Sunday, January 28, 2007

The Sounds of our Lives

Well, if you find a note tonight that sounds good, play the same damn note every night!
Count Basie

When I came to Spain two weeks ago, I expected certain differences to my American lifestyle. The experience of different places is why most of us travel, after all. So, I eagerly anticipated my immersion in a different culture, looking forward to experiencing differences in food, culture, smells, language and sights.

And because at the heart of my wander-lusting soul, I am also a homebody who loves to revel in my own backyard, I steeled myself for the possibility that these experiences would, from time to time, make me yearn for the comforting and familiar routines of my North Denver home. Sure enough, the greater part of my trip here has been spent with my mouth agape. An ancient Roman ruin, the dazzling display of ceramic tile that is ubiquitous here, the glorious Mediterranean Sea or the way the women run around the “Supermarcardo” randomly throwing groceries into their carts while never breaking the cadence in their chatter all add to both the delight and the strangeness of my new surroundings.

One thing I hadn’t given much thought to, however, was the sounds of my environment and how they would differ so much from what I am used to. A few days ago, I was wandering around the town center of Nerja, where we are staying. I was on my way to meet my honey at the Balcon de Europa (the “Balcony of Europe” the appropriately-named overlook in the center of town which allows breathtaking views of the sea and is an easy-to-find meeting spot). I was mentally congratulating myself, as for the first time since my arrival, I had not lost my way in this beautiful city of winding streets and look-alike whitewashed houses and was ambling contentedly toward our rendezvous spot. As I passed by the doorstep of one of the immaculate little homes, a local woman (presumably the occupant of said house) came out behind me and planted her plastic bucket on the sidewalk in preparation for washing her tile. As she released the bucket’s handle, it fell off to the side, as they inevitably do, and the subsequent “plop” of the metal handle striking the plastic rim of the bucket made me jerk my head around involuntarily. I realized that sound was probably the first one I’d heard all day that was familiar to me. Anyone who’s ever washed a floor or their car knows the sound of the handle hitting the side of the bucket as it flops over upon release. You might not be cognizant of it, but you know the sound.

It gave me pause. How accustomed we become to the sounds of our everyday life without giving them a second thought. I began to recall the everyday sounds of my “regular” life in Denver—the traffic on Sheridan Blvd., the whoosh of my furnace, the hum of my computer, the sound of my printer as it spits out yet another wedding ceremony. A little more mental probing and I conjured up the sound of the creak in the wood floor in my kitchen just inside the back door, my washing machine as it fills. The sounds of the running of the shower, my gas fireplace and my dishwasher all came to mind, as did the distinctive ring of my cell phone, the “ka-ching” sound as I make an entry in QuickBooks, the cooing of pigeons on my roof, the sound of Jeremy closing the back door and flipping the deadbolt. Contrasted with the sounds of Spain—the buzzing of scooters in the streets, the rattle of diesel car engines, my footsteps on tile, the wheel-clacking of the old ladies’ pull carts trundling over the cobblestones on the way to market, the rustling of palm fronds in the wind—all of these are as foreign to me as the language being spoken here. It was quite revealing to think about al the subtle sound differences and how they might affect my feelings at any given moment.

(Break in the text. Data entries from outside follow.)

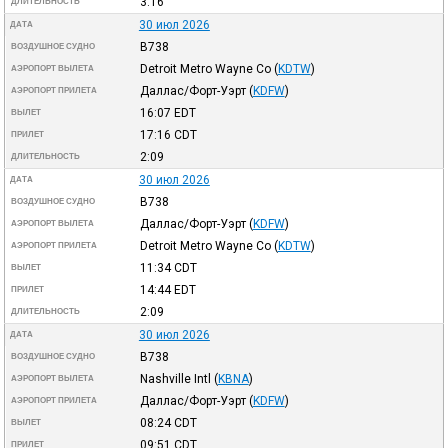
3:16
ДЛИТЕЛЬНОСТЬ
30 июл 2026
ДАТА
B738
ВОЗДУШНОЕ СУДНО
Detroit Metro Wayne Co
(
KDTW
)
АЭРОПОРТ ВЫЛЕТА
Даллас/Форт-Уэрт
(
KDFW
)
АЭРОПОРТ ПРИЛЕТА
16:07
EDT
ВЫЛЕТ
17:16
CDT
ПРИЛЕТ
2:09
ДЛИТЕЛЬНОСТЬ
30 июл 2026
ДАТА
B738
ВОЗДУШНОЕ СУДНО
Даллас/Форт-Уэрт
(
KDFW
)
АЭРОПОРТ ВЫЛЕТА
Detroit Metro Wayne Co
(
KDTW
)
АЭРОПОРТ ПРИЛЕТА
11:34
CDT
ВЫЛЕТ
14:44
EDT
ПРИЛЕТ
2:09
ДЛИТЕЛЬНОСТЬ
30 июл 2026
ДАТА
B738
ВОЗДУШНОЕ СУДНО
Nashville Intl
(
KBNA
)
АЭРОПОРТ ВЫЛЕТА
Даллас/Форт-Уэрт
(
KDFW
)
АЭРОПОРТ ПРИЛЕТА
08:24
CDT
ВЫЛЕТ
09:51
CDT
ПРИЛЕТ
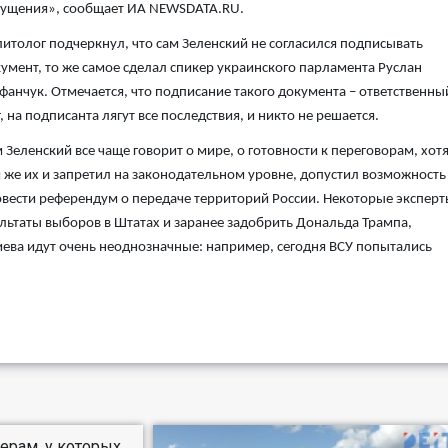
ущения», сообщает ИА NEWSDATA.RU.
итолог подчеркнул, что сам Зеленский не согласился подписывать
умент, то же самое сделал спикер украинского парламента Руслан
фанчук. Отмечается, что подписание такого документа – ответственны
, на подписанта лягут все последствия, и никто не решается.
 Зеленский все чаще говорит о мире, о готовности к переговорам, хот
 же их и запретил на законодательном уровне, допустил возможность
вести референдум о передаче территорий России. Некоторые эксперт
ультаты выборов в Штатах и заранее задобрить Дональда Трампа,
иева идут очень неоднозначные: например, сегодня ВСУ попытались
нерам, у которых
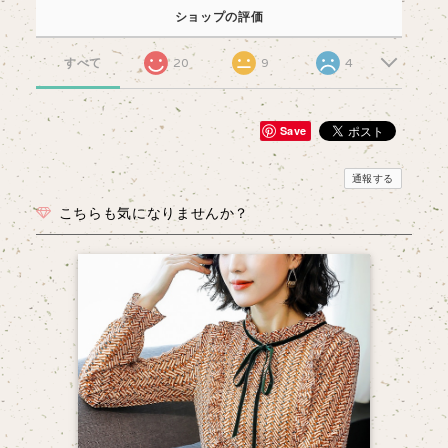
ショップの評価
すべて
20
9
4
Save
通報する
こちらも気になりませんか？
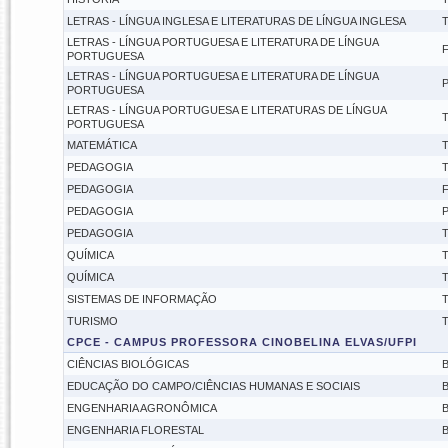
LETRAS - LÍNGUA INGLESA E LITERATURAS DE LÍNGUA INGLESA
T
LETRAS - LÍNGUA PORTUGUESA E LITERATURA DE LÍNGUA
F
PORTUGUESA
LETRAS - LÍNGUA PORTUGUESA E LITERATURA DE LÍNGUA
P
PORTUGUESA
LETRAS - LÍNGUA PORTUGUESA E LITERATURAS DE LÍNGUA
T
PORTUGUESA
MATEMÁTICA
T
PEDAGOGIA
T
PEDAGOGIA
F
PEDAGOGIA
P
PEDAGOGIA
T
QUÍMICA
T
QUÍMICA
T
SISTEMAS DE INFORMAÇÃO
T
TURISMO
T
CPCE - CAMPUS PROFESSORA CINOBELINA ELVAS/UFPI
CIÊNCIAS BIOLÓGICAS
B
EDUCAÇÃO DO CAMPO/CIÊNCIAS HUMANAS E SOCIAIS
B
ENGENHARIA AGRONÔMICA
B
ENGENHARIA FLORESTAL
B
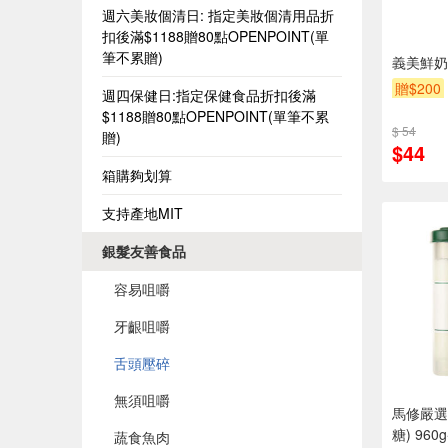
週六美妝個清日: 指定美妝個清用品折
扣後滿$1188贈80點OPENPOINT(單
筆不累贈)
義美鮮奶
贈$200
週四保健日:指定保健食品折扣後滿
$1188贈80點OPENPOINT(單筆不累
$ 54
贈)
$44
箱購夠划算
支持產地MIT
銀髮友善食品
容易咀嚼
牙齦咀嚼
舌頭壓碎
無須咀嚼
馬修嚴選
糖) 96
蔬食魚肉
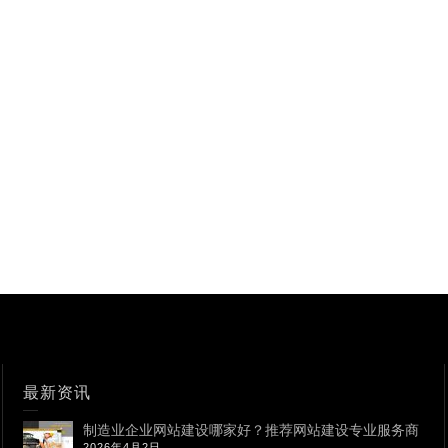
最新资讯
制造业企业网站建设哪家好？推荐网站建设专业服务商
2026年4月2日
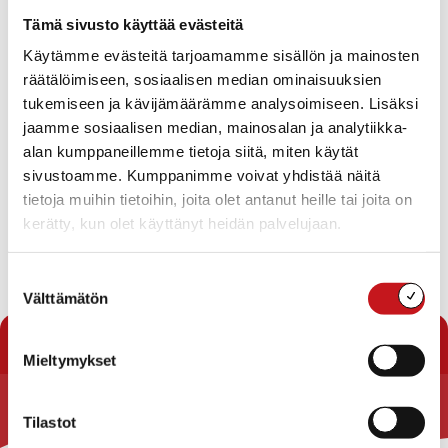
Tapahtumat
Tämä sivusto käyttää evästeitä
Ei tuloksia.
Käytämme evästeitä tarjoamamme sisällön ja mainosten
Notice
räätälöimiseen, sosiaalisen median ominaisuuksien
Tapahtuma
Ta
Tuleva
tukemiseen ja kävijämäärämme analysoimiseen. Lisäksi
Etsi
Lista
Etsi
Show
jaamme sosiaalisen median, mainosalan ja analytiikka-
Vie
Valitse
Filters
päivä.
alan kumppaneillemme tietoja siitä, miten käytät
aja
Nav
Tänään
Seuraavat
sivustoamme. Kumppanimme voivat yhdistää näitä
Tapahtumat
Edelliset
Näkymät
Tapahtu
tietoja muihin tietoihin, joita olet antanut heille tai joita on
navigointi
kerätty, kun olet käyttänyt heidän palvelujaan.
Tilaa kalenteriin
Suostumuksen
Välttämätön
valinta
Mieltymykset
Tilastot
Rautalammin kunta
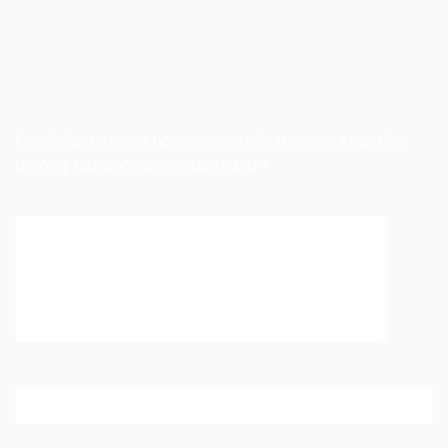
THANHPHAM
Để lại một bình luận
Email của bạn sẽ không được hiển thị công khai.
Các
trường bắt buộc được đánh dấu
*
Bình luận
*
Tên
*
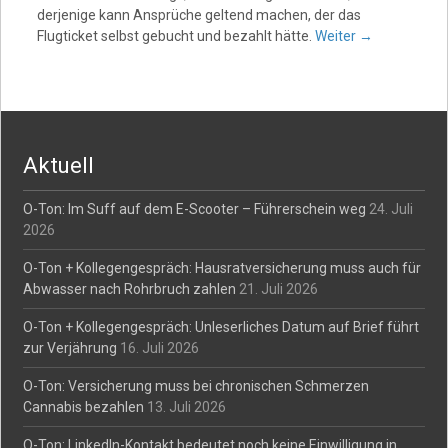
derjenige kann Ansprüche geltend machen, der das
Flugticket selbst gebucht und bezahlt hätte.
Weiter
→
Aktuell
O-Ton: Im Suff auf dem E-Scooter – Führerschein weg
24. Juli
2026
O-Ton + Kollegengespräch: Hausratversicherung muss auch für
Abwasser nach Rohrbruch zahlen
21. Juli 2026
O-Ton + Kollegengespräch: Unleserliches Datum auf Brief führt
zur Verjährung
16. Juli 2026
O-Ton: Versicherung muss bei chronischen Schmerzen
Cannabis bezahlen
13. Juli 2026
O-Ton: LinkedIn-Kontakt bedeutet noch keine Einwilligung in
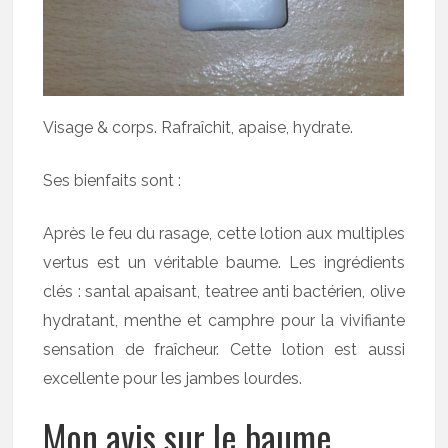
Visage & corps. Rafraîchit, apaise, hydrate.
Ses bienfaits sont :
Après le feu du rasage, cette lotion aux multiples
vertus est un véritable baume. Les ingrédients
clés : santal apaisant, teatree anti bactérien, olive
hydratant, menthe et camphre pour la vivifiante
sensation de fraîcheur. Cette lotion est aussi
excellente pour les jambes lourdes.
Mon avis sur le baume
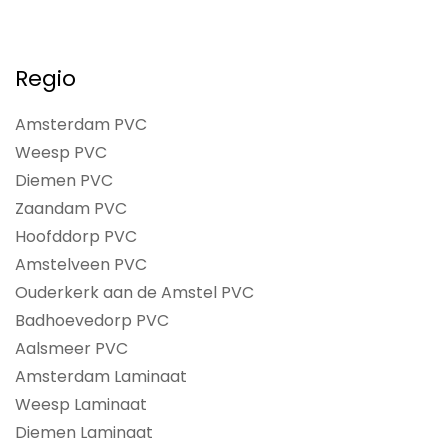
Regio
Amsterdam PVC
Weesp PVC
Diemen PVC
Zaandam PVC
Hoofddorp PVC
Amstelveen PVC
Ouderkerk aan de Amstel PVC
Badhoevedorp PVC
Aalsmeer PVC
Amsterdam Laminaat
Weesp Laminaat
Diemen Laminaat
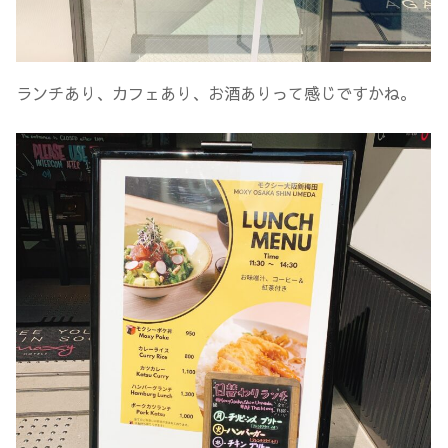
ランチあり、カフェあり、お酒ありって感じですかね。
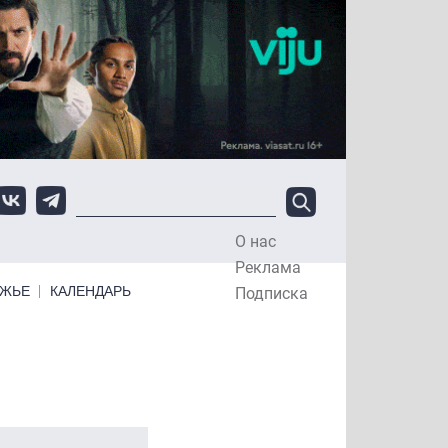
О нас
Top Menu
Реклама
ЕЖЬЕ
КАЛЕНДАРЬ
Подписка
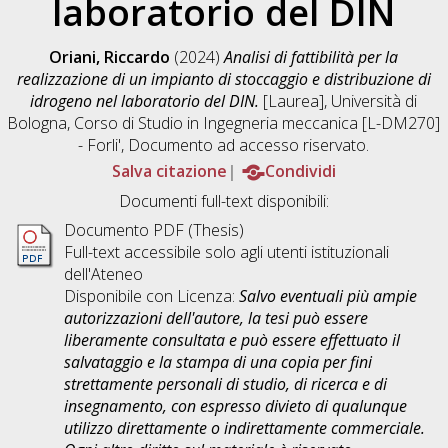
laboratorio del DIN
Oriani, Riccardo
(2024)
Analisi di fattibilità per la
realizzazione di un impianto di stoccaggio e distribuzione di
idrogeno nel laboratorio del DIN.
[Laurea], Università di
Bologna, Corso di Studio in
Ingegneria meccanica [L-DM270]
- Forli'
, Documento ad accesso riservato.
Salva citazione
Condividi
Documenti full-text disponibili:
Documento PDF (Thesis)
Full-text accessibile solo agli utenti istituzionali
dell'Ateneo
Disponibile con Licenza:
Salvo eventuali più ampie
autorizzazioni dell'autore, la tesi può essere
liberamente consultata e può essere effettuato il
salvataggio e la stampa di una copia per fini
strettamente personali di studio, di ricerca e di
insegnamento, con espresso divieto di qualunque
utilizzo direttamente o indirettamente commerciale.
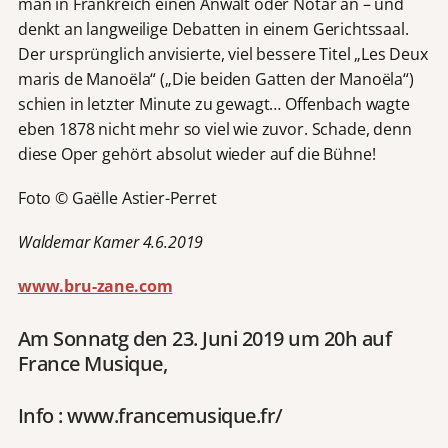
man in Frankreich einen Anwalt oder Notar an – und
denkt an langweilige Debatten in einem Gerichtssaal.
Der ursprünglich anvisierte, viel bessere Titel „Les Deux
maris de Manoëla“ („Die beiden Gatten der Manoëla“)
schien in letzter Minute zu gewagt… Offenbach wagte
eben 1878 nicht mehr so viel wie zuvor. Schade, denn
diese Oper gehört absolut wieder auf die Bühne!
Foto © Gaëlle Astier-Perret
Waldemar Kamer 4.6.2019
www.bru-zane.com
Am Sonnatg den 23. Juni 2019 um 20h auf
France Musique,
Info : www.francemusique.fr/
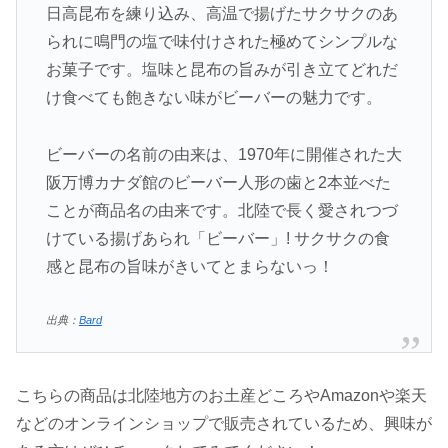
日高昆布を練り込み、高温で揚げたサクサクのあ
られに鳴門の塩で味付けされた極めてシンプルな
お菓子です。塩味と昆布の旨みが引き立てどれだ
け食べても飽きない味がビーバーの魅力です。
ビーバーの名前の由来は、1970年に開催された大
阪万博カナダ館のビーバー人形の歯と2本並べた
ことが商品名の由来です。北陸で長く愛されつづ
けている揚げあられ「ビーバー」! サクサクの食
感と昆布の旨味がきいてとまらないっ！
出典：
Bard
こちらの商品は北陸地方のお土産どころやAmazonや楽天
などのオンラインショップで販売されているため、興味が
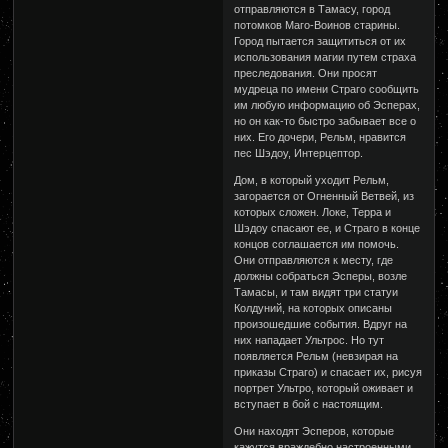
отправляются в Тамасу, город
потомков Маго-Воинов старины.
Город пытается защититься от их
использования магии путем страха
преследования. Они просят
мудреца по имени Страго сообщить
им любую информацию об Эсперах,
но он как-то быстро забывает все о
них. Его дочери, Рельм, нравится
пес Шэдоу, Интерцептор.
Дом, в который уходит Рельм,
загорается от Огненный Ветвей, из
которых сложен. Локе, Терра и
Шэдоу спасают ее, и Страго в конце
концов соглашается им помочь.
Они отправляются к месту, где
должны собраться Эсперы, возле
Тамасы, и там видят три статуи
Колдуний, на которых описаны
произошедшие события. Вдруг на
них нападает Ультрос. Но тут
появляется Рельм (невзирая на
приказы Страго) и спасает их, рисуя
портрет Ультро, который оживает и
вступает в бой с настоящим.
Они находят Эсперов, которые
кажутся враждебно настроенными.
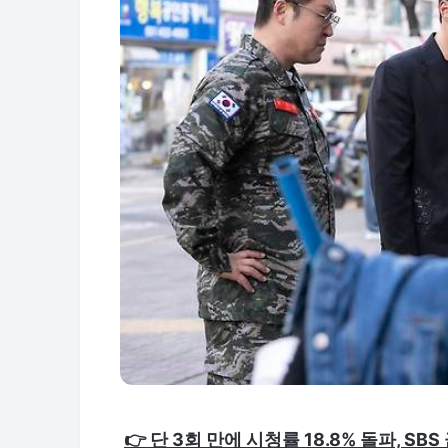
👉 단 3회 만에 시청률 18.8% 돌파, SB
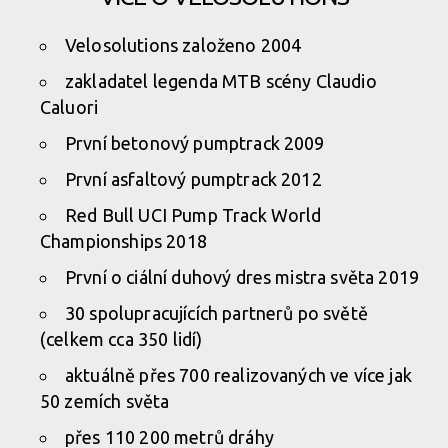
Kuba Hejl novým ambasadorem Velosolutions v ČR
Velosolutions založeno 2004
Kuba Hejl novým ambasadorem Velosolutions v ČR
zakladatel legenda MTB scény Claudio
Caluori
První betonový pumptrack 2009
První asfaltový pumptrack 2012
Red Bull UCI Pump Track World
Championships 2018
První o ciální duhový dres mistra světa 2019
30 spolupracujících partnerů po světě
(celkem cca 350 lidí)
aktuálně přes 700 realizovaných ve více jak
50 zemích světa
přes 110 200 metrů dráhy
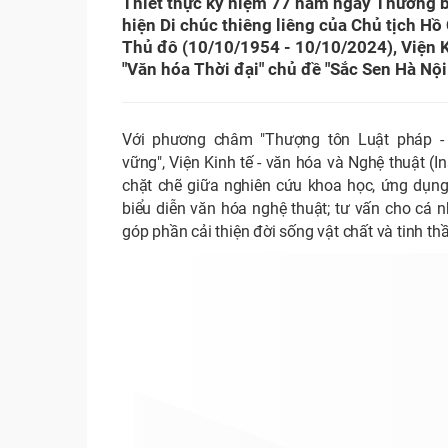
Thiết thực kỷ niệm 77 năm ngày Thương bi
hiện Di chúc thiêng liêng của Chủ tịch H
Thủ đô (10/10/1954 - 10/10/2024), Viện K
"Văn hóa Thời đại" chủ đề "Sắc Sen Hà Nội
Với phương châm "Thượng tôn Luật pháp - K
vững", Viện Kinh tế - văn hóa và Nghệ thuật (In
chặt chẽ giữa nghiên cứu khoa học, ứng dụng
biểu diễn văn hóa nghệ thuật; tư vấn cho cá nh
góp phần cải thiện đời sống vật chất và tinh t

There are all kinds of cures put forth by those in the know. We hear of aromatherapy, feng shui, pet therapy, visual stimulation and the like. I wonder why we don’t do more with the benefits of “sound therapy”. The sounds of home—even those as simple as a handle slapping against its bucket--can be comforting. When I do begin to yearn for home, I plan to don my headset and Ipod and let the music of Carly, Joan, Bob, and the Indigo Girls sweep me into nostalgia, or call my 2-year old granddaughter and get her to request a “cooka” (cookie) or proudly tell me she was “play-nin” (playing) when I called.

Ah yes, I am blessed with these wonderful sounds of my life!